Partners In The Pursuit Of Better Crops

Iowa farmers long have been driven to improve crop production. They joined together in the early 1900s to form organizations that sought better varieties of corn,more advanced ways to clean and select seed and improved tillage techniques.

And they partnered with Iowa State University to conduct research and expand their knowledge. Statewide corn shows drew farmers to the university’s Armory as early as 1904 for corn judging, competition and information.

Those first grower groups shared many goals and eventually combined in 1950 as the Iowa Crop Improvement Association. Jim Rouse (’87 animal science, ’90 MS entomology, ’04 PhD plant breeding), executive director since 2007, says its long history with Iowa State includes many connections.
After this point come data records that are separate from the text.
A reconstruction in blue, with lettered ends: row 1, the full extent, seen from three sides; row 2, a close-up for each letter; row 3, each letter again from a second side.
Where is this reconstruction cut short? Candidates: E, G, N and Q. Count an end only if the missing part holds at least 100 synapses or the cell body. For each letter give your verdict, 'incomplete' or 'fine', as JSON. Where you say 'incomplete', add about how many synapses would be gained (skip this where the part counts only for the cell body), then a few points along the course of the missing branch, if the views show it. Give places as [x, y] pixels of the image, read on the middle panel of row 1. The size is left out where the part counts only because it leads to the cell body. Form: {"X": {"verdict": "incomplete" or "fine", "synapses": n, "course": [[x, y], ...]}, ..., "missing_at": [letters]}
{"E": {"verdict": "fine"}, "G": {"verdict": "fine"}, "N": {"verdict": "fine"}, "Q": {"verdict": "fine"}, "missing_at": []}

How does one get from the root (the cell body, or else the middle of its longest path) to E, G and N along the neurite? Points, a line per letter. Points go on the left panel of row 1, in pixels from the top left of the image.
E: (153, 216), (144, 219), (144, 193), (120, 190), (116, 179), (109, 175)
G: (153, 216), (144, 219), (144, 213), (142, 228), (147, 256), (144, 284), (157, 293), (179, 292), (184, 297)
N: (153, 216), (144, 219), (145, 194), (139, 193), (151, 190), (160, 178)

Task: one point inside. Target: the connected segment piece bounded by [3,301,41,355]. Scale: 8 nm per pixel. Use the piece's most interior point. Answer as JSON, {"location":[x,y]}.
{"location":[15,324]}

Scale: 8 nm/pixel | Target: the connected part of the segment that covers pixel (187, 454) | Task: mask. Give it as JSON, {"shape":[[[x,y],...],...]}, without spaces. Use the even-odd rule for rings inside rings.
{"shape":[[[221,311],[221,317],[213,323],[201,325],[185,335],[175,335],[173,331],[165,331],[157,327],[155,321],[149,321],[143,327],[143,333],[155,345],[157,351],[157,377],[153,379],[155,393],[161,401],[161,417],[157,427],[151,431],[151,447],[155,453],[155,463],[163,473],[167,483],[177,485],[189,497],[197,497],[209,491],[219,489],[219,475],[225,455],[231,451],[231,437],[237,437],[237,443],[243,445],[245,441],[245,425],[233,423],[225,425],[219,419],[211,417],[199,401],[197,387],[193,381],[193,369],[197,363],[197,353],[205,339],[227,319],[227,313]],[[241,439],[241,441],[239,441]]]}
Three of the association’s board members are from the College of Agriculture and Life Sciences—Endowed Dean Wendy Wintersteen (’88 PhD entomology), Manjit Misra, director of the Seed Science Center and Kendall Lamkey (’85 PhD agronomy), chair of the Department of Agronomy.

The nonprofit organization supports the student crop judging team, offers a summer internship program, awards several scholarships through Iowa State, funds research and sponsors the Iowa FFA Agronomy Career Development event. Scholarships are evaluated and adjusted depending on the agronomy department’s greatest need.

“The association supports the seed industry and agriculture, in general, but it supports the university very specifically,” Rouse says.

Lamkey says students in agronomy benefit directly from the association’s support. Its sponsorship of the crop judging team reinforces the association’s origins.

He also points to connections with agronomy’s external stakeholders.

“Iowa Crop helps keep us directly linked with the seed industry, through its role as the official seed-certifying agency for the state,” Lamkey says.

Seed certification is required for seed that’s shipped internationally. Rouse says a lot of seed beans grown in Iowa are exported to Canada and Europe, with seed corn going mainly to Canada and South America.

The organization’s statewide yield test results continue to be a sought-after service by farmers, and this year will mark its 95th anniversary. It helps fulfill the need for unbiased information on crop production.

“There might have been yield information available before it began in 1920, but that was when it was standardized and centralized. Before it was more of a local endeavor,” Rouse says.

Chuck Cornelius (’83 agronomy), president of Cornelius Seed in northeast Iowa, says companies like his rely on the testing program.

“The Iowa Crop Performance Test provides Iowa’s corn and soybean growers a much needed, independent third-party testing service and has one of the best reputations in the industry,” says Cornelius, a former ICIA board member.

“ICIA does a great job testing across the state so growers have local data for their area. The growers who use this data gain confidence to plant new hybrids that will increase their yields.”